NOBODY wants a boiled or fried orange or grapefruit for breakfast. Other fruits, such as apples, pears, peaches, plums, cherries, grapes, and diverse berries are often cooked, in many ways; but when ripe, sound and of good stock, they usually "taste" better raw than cooked. We do not boil our melons, nuts, or radishes, nor, as a rule, our celery and green-salad leaves of various kinds, or our cucumbers. Tomatoes make an excellent stew, but they are better still sliced raw, with vinegar and oil, and best of all eaten out of hand right off the plant.
These things nearly everybody knows. Many, however, are not aware that the best thing about a cabbage is the core, eaten raw, and that carrots, turnips, and particularly peas, when young and tender, are far better raw than cooked. Raw carrots taste a little like celery.

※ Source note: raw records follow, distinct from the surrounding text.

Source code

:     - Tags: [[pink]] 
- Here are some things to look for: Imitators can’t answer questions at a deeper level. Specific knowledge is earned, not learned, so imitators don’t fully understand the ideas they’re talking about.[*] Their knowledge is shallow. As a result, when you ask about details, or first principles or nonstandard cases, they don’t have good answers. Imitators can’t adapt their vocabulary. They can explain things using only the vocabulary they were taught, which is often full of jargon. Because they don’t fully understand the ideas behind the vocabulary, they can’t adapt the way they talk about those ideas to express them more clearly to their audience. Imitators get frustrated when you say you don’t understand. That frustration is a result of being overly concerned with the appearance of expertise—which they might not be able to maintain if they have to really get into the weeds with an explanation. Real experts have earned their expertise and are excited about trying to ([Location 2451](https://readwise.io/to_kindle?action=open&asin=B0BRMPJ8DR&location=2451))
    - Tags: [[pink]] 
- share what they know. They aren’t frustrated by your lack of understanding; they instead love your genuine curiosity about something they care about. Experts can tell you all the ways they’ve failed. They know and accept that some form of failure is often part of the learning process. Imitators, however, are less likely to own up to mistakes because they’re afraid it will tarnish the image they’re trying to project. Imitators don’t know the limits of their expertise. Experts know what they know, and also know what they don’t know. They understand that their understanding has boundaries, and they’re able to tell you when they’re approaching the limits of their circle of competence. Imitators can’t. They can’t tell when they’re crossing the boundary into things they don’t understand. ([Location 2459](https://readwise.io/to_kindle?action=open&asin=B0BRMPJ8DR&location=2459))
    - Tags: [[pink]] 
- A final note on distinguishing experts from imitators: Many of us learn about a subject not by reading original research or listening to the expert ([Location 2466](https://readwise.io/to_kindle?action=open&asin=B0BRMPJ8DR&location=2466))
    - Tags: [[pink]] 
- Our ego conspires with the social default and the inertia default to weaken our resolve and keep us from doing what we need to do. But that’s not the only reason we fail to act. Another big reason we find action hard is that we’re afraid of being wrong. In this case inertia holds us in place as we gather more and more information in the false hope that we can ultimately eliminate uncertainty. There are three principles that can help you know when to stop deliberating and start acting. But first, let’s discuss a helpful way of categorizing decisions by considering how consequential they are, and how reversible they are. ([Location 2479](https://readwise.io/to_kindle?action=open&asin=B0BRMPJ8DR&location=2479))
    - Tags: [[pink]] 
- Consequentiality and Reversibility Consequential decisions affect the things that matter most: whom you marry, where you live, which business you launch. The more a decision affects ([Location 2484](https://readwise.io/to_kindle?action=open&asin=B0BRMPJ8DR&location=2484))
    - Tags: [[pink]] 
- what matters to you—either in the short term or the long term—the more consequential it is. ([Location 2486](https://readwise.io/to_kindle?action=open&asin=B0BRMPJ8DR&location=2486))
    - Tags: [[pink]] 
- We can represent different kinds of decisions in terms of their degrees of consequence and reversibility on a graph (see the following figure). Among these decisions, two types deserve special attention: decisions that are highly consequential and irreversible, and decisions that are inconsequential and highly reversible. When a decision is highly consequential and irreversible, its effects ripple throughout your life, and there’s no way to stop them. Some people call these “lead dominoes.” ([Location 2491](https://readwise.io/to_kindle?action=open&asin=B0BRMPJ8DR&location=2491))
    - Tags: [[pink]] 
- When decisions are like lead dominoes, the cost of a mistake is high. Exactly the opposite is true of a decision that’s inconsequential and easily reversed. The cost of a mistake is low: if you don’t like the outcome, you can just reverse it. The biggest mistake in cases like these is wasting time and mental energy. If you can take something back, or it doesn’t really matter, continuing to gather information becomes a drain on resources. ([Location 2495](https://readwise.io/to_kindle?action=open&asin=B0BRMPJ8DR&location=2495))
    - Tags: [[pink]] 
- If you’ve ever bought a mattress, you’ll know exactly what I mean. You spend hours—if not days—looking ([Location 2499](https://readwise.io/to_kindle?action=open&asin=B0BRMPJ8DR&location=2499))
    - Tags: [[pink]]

One of my chief delights when on a farm is to stroll about the garden and orchard, sampling the various vegetables, berries, and fruits just before breakfast.
A tolerable case might thus be made out for those faddists who preach the gospel of raw food. Like all fads, it is nevertheless foolish. Were we to accept it, we might still eat sun-dried meat, or ham, sausages, and fish thoroughly smoked, but we would hardly care to eat raw bacon, or veal, or mutton, or poultry, or beef (though a "beefsteak à la Tartare" is edible when buried under diverse "trimmings" from the delicatessen store). I should like to see a faddist eat a raw potato or beet, or a plateful of raw pumpkin, squash, or beans!
Were we to live on raw foods altogether, we might survive to tell the tale, but we should have to give up that infinite variety which is the chief spice of our diet. At the same time one of the great arts of civilization would vanish from the earth—an art which does as much to distinguish us from animals as the fine arts do—more so, in fact, for birds sing and beavers build houses, but no bird or other animal ever cooks its food.
FLAVOR AS THE GUIDING PRINCIPLE.
"Cookery is an art which almost more than any other has civilized mankind," as President E. B. Tylor of the British Anthropological Association has truly said.
Before breakfast in the garden
Nor is it only an art; it is also a science—or rather, it is becoming a science. From time immemorial cooks have, by instinct or accident, often done the right thing; but in the absence of a guiding principle, scientifically formulated, they have much more frequently made a mess of it.